In order to reduce irrigation water withdrawal, the European Commission, via the EAFRD (European Agricultural Fund for Rural Development), provides grants to farmers for investments in irrigation techniques that save water (European Regulation No. 1305/2013 - Article 46, point 4). However, little is known about the real extent of water savings at plot scale resulting from change in irrigation application equipment or the adoption of scheduling devices in a given agro-pedo-climatic context.

A study commissioned by the French Ministry of Agriculture, entitled “Plot level assessment of potential water savings achievable through the modernization of irrigation systems” was carried out by IRSTEA (French National Research Institute of Science and Technology for Environment and Agriculture). It aimed at evaluating water savings achievable by switching from sprinkler to localized irrigation system or by using soil hydric status probes. For this purpose, researchers compiled all available studies conducted over the past 30 years on the French metropolitan territory. Nearly 100 records were collected from experimental field trials representative of a wide range of pedo-climatic conditions and crops (field crops, fruit and vegetable production). Each record represents the water consumption of two different irrigation systems (sprinkler system vs localized system) or two scheduling systems (without soil probe vs with soil probe) at plot scale and is used to assess the water saving made when comparing the most water consuming system to the least consuming one.

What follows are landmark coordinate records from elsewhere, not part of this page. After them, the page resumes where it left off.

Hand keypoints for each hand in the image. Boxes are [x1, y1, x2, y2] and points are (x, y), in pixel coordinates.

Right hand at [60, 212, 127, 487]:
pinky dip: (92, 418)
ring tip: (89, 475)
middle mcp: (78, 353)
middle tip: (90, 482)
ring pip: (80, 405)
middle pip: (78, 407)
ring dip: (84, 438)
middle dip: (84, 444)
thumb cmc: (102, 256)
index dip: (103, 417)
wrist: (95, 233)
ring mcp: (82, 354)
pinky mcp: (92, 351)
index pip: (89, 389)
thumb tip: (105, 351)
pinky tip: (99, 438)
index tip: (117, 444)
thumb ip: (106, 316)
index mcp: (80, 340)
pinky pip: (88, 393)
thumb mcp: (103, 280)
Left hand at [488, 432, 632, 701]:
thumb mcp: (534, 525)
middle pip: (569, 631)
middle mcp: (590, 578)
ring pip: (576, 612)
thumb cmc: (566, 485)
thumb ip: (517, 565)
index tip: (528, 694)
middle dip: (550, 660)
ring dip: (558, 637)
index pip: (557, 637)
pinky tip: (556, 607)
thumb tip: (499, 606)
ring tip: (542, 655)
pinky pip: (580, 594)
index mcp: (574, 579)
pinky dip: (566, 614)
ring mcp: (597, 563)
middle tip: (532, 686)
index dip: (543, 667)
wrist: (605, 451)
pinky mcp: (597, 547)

Results show that (1) Water savings are highly variable, ranging from 0% to more than 75% of the initial consumption. (2) Water savings made with localized systems, when compared to sprinkler irrigation, significantly decrease when the hydric deficit of the cropping season increases and when soil water holding capacity rises. (3) Water savings obtained with irrigation scheduling using soil probes (when compared to scheduling without probes) seem, on the contrary, not to be influenced by hydric deficit and soil water holding capacity. The type of soil probe (tensiometric or capacitive) used has no influence on the water savings obtained.

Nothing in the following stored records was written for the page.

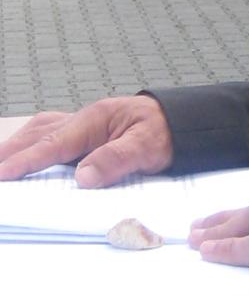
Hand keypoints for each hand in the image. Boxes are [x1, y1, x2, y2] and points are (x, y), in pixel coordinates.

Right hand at [0, 96, 173, 186]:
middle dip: (10, 152)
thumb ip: (117, 160)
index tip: (2, 174)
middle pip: (38, 135)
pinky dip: (33, 142)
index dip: (26, 161)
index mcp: (95, 120)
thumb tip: (83, 177)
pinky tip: (25, 150)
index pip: (53, 145)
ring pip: (41, 131)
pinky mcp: (88, 130)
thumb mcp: (148, 146)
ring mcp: (84, 122)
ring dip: (17, 145)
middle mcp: (85, 118)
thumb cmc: (166, 131)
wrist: (183, 120)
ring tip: (0, 163)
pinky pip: (52, 133)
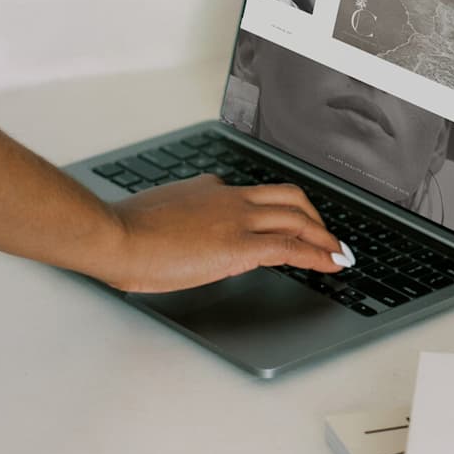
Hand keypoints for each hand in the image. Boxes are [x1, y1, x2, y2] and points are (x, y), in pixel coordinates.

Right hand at [101, 175, 351, 292]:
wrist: (115, 235)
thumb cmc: (123, 232)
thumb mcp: (155, 214)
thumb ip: (177, 216)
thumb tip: (180, 229)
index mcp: (208, 190)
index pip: (251, 192)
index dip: (274, 208)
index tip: (283, 219)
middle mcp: (229, 198)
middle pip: (288, 197)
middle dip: (313, 215)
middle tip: (324, 234)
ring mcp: (237, 219)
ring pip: (297, 218)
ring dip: (324, 235)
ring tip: (338, 251)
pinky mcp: (240, 246)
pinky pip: (291, 246)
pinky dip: (318, 254)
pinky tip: (332, 263)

This study highlights that water savings obtained with localized irrigation systems are highly dependent on pedo-climatic conditions, whereas those obtained with soil probes are not. From a climate change perspective, with the aim of of water saving and water extraction limitation, it is important to keep in mind that water savings potentially achievable by switching from sprinkler to localized system may be limited, even impossible, in extremely dry years. On the contrary, managing irrigation with soil probes may offer potential water savings that are less dependent on climatic conditions. Therefore, to promote water savings, it would seem advisable, that along with investments in water saving equipment, the improvement of irrigators' practices and, in particular irrigation-scheduling tools, should also be encouraged.

This frame of reference for irrigation water savings can guide public policies encouraging and financially supporting the implementation of water saving systems, not only on the subject of irrigation devices, but also on irrigation scheduling tools.